If you have stronger access token and the Gitlab contains a few same name projects within different groups, then search within group is more convenient. API doc here. e.g.
curl --header "PRIVATE-TOKEN: <token>" -X GET https://gitlab.com/api/v4/groups/<group_id>/search?scope=projects&search=<project_name>
The group ID can be found from the Settings page under the group domain.
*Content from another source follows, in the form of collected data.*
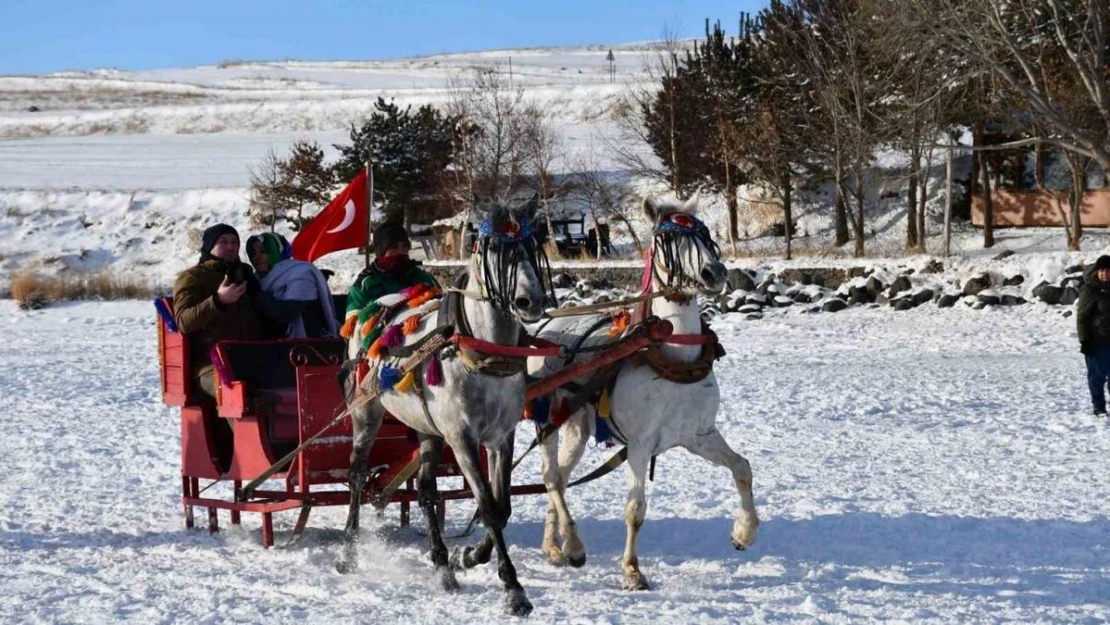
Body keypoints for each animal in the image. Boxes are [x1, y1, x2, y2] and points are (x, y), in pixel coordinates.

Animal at [526, 195, 754, 590]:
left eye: (704, 234)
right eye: (667, 240)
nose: (714, 273)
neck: (673, 357)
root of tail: (547, 327)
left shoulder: (699, 435)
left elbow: (742, 467)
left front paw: (744, 533)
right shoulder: (640, 444)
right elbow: (635, 509)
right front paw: (632, 570)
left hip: (578, 427)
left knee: (561, 478)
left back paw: (554, 547)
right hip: (548, 419)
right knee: (551, 477)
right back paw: (572, 546)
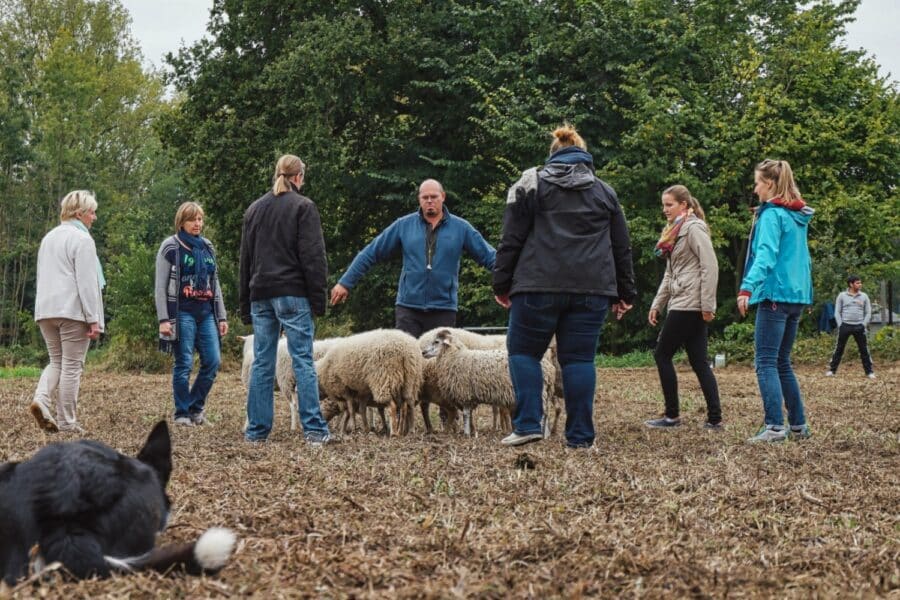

And to fetch the project id from the output, you can do:
curl --header "PRIVATE-TOKEN: <token>" -X GET https://gitlab.com/api/v4/groups/<group_id>/search?scope=projects&search=<project_name> | jq '[0].id'
To get id from all projects, use:
curl --header 'PRIVATE-TOKEN: XXXXXXXXXXXXXXXXXXXXXXX' 'https://gitlab.com/api/v4/projects?owned=true' > curloutput
grep -oPz 'name\":\".*?\"|{\"id\":[0-9]+' curloutput | sed 's/{\"/\n/g' | sed 's/name//g' |sed 's/id\"://g' |sed 's/\"//g' | sort -u -n
Not Specific to question, but somehow reached here, might help others
I used chrome to get a project ID
Go to the desired project example gitlab.com/username/project1
Inspect network tab
see the first garphql request in network tab
You can search for the project path
curl -s 'https://gitlab.com/api/v4/projects?search=my/path/to/my/project&search_namespaces=true' --header "PRIVATE-TOKEN: $GITLAB_TOKEN" |python -mjson.tool |grep \"id\"
https://docs.gitlab.com/ee/api/projects.html
Which will only match your project and will not find other unnecessary projects
My favorite method is to pull from the CI/CD pipeline so on build it dynamically assigns the project id.